### Page excerpt
[start]

First, there's the doubling map, defined on any circle :

$$X_r = \{(x,y,z) \in \mathbb{R}^3 : x^2+y^2=r^2, z=0\},$$

$$f_r(r \cos(t), r \sin(t), 0) = (r \cos(2t), r \sin(2t), 0).$$

For any positive $r$, the system $(X_r, f_r)$ is sensitive, and has no equicontinuity point. Now, do the same on a disc:

$$X_D = \{(x,y,z) \in \mathbb{R}^3 : x^2+y^2\leq 1, z=0\},$$

$$f_D(r \cos(t), r \sin(t), 0) = (r \cos(2t), r \sin(2t), 0).$$

Then $(X_D, f_D)$ is not sensitive anymore: the point $(0,0,0)$ is stable. However, for the same reason, it is has an equicontinuity point, $(0,0,0)$.

The next step is to add a circle, on which we act via the doubling map, and glue it to $X_D$ at the point $(0,0,0)$. That's how you get $(X,f)$. Since all points belong to a circle on which we act via an angle-doubling map, $(X,f)$ has no equicontinuity point.

[end]

### Requirement 1
Transcribe the passage on the doubling map from "For any positive" to "map, $(X,f)$ has no equicontinuity point.".
### Requirement 2
Pick up the passage on the doubling map after its final sentence and carry it forward.
The material after this passage comes from a separate source.

Extracted records
[start]

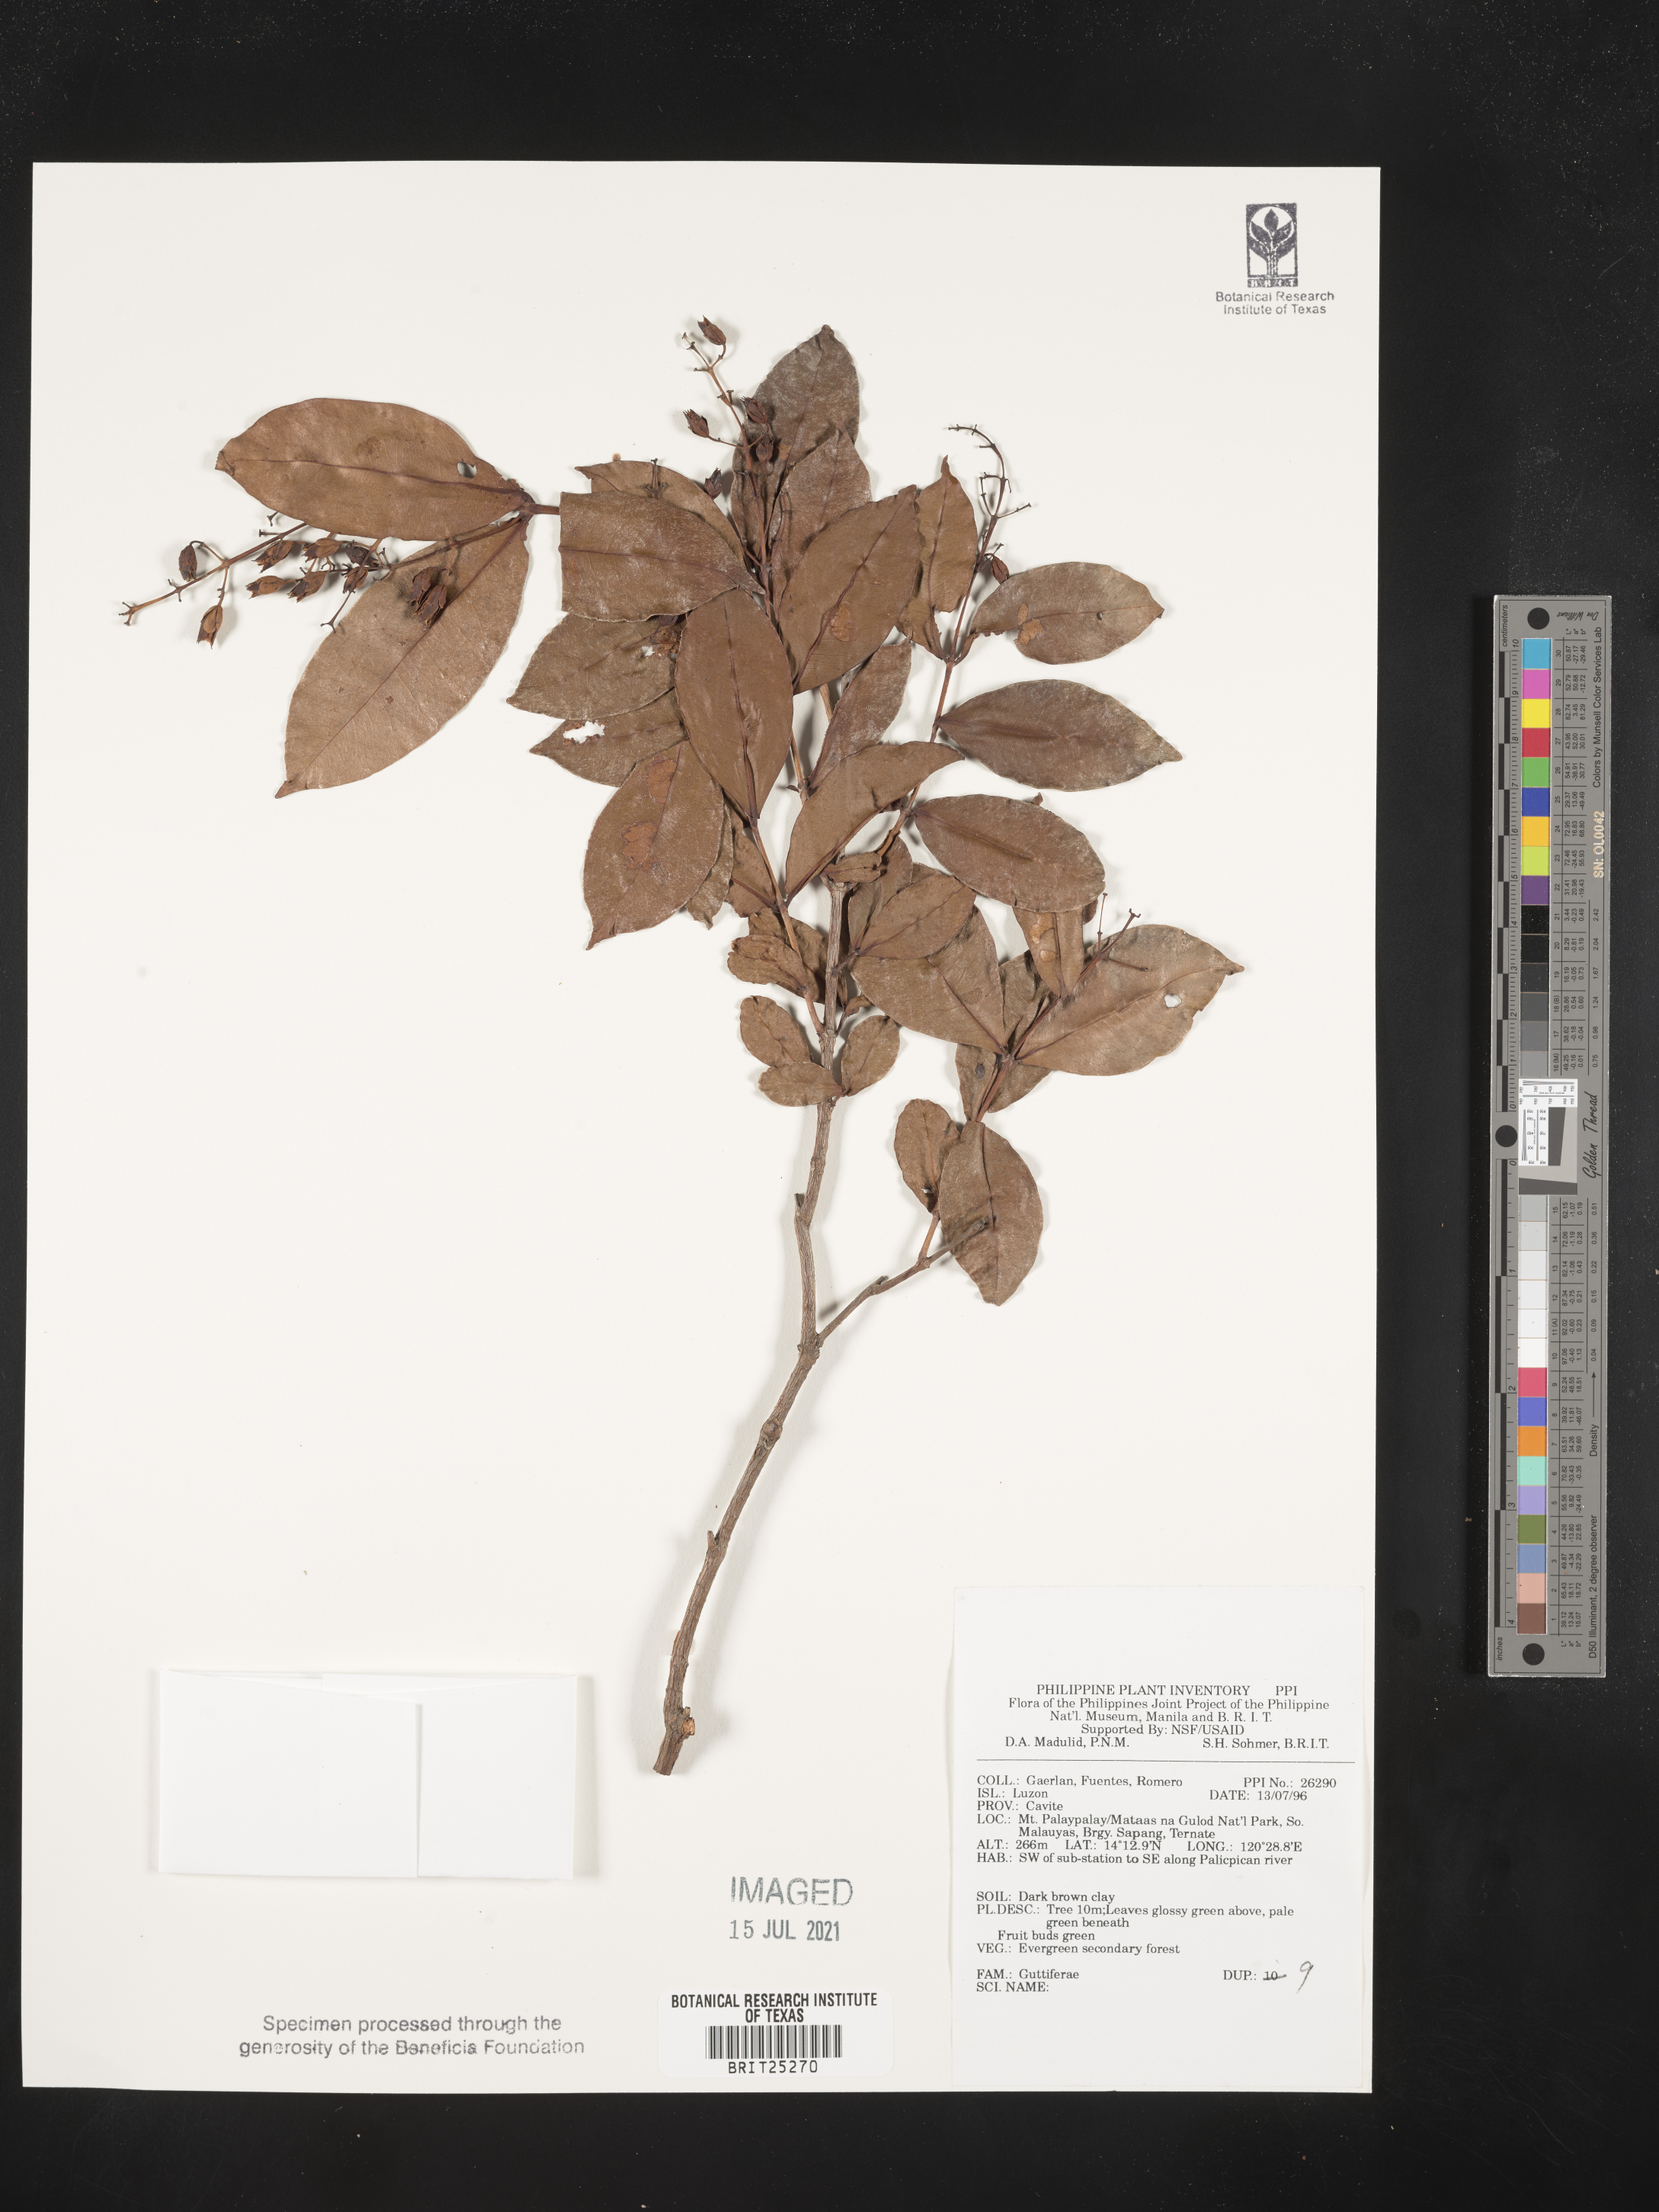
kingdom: Plantae
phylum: Tracheophyta
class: Magnoliopsida
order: Malpighiales
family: Hypericaceae
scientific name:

[end]

### Task answer 1
For any positive $r$, the system $(X_r, f_r)$ is sensitive, and has no equicontinuity point. Now, do the same on a disc:

$$X_D = \{(x,y,z) \in \mathbb{R}^3 : x^2+y^2\leq 1, z=0\},$$

$$f_D(r \cos(t), r \sin(t), 0) = (r \cos(2t), r \sin(2t), 0).$$

Then $(X_D, f_D)$ is not sensitive anymore: the point $(0,0,0)$ is stable. However, for the same reason, it is has an equicontinuity point, $(0,0,0)$.

The next step is to add a circle, on which we act via the doubling map, and glue it to $X_D$ at the point $(0,0,0)$. That's how you get $(X,f)$. Since all points belong to a circle on which we act via an angle-doubling map, $(X,f)$ has no equicontinuity point.

### Task answer 2
That said, $(0,0,0)$ is not stable anymore. The catch, however, is that $(X,f)$ is still not sensitive! The notion of sensitivity is global, i.e; uniform in $x$. I don't remember the definition exactly, but I think it is something like "For all $\varepsilon >0$, there exists $\delta >0$ such that, for all $x$...".

Now, the systems $(X_r, f_r)$ are each sensitive, but not uniformly so. If you start on $D$ and within a distance $\varepsilon$ from $(0,0,0)$, then you will always stay on $D$ and within a distance $\varepsilon$ from $(0,0,0)$, which contradicts sensitivity.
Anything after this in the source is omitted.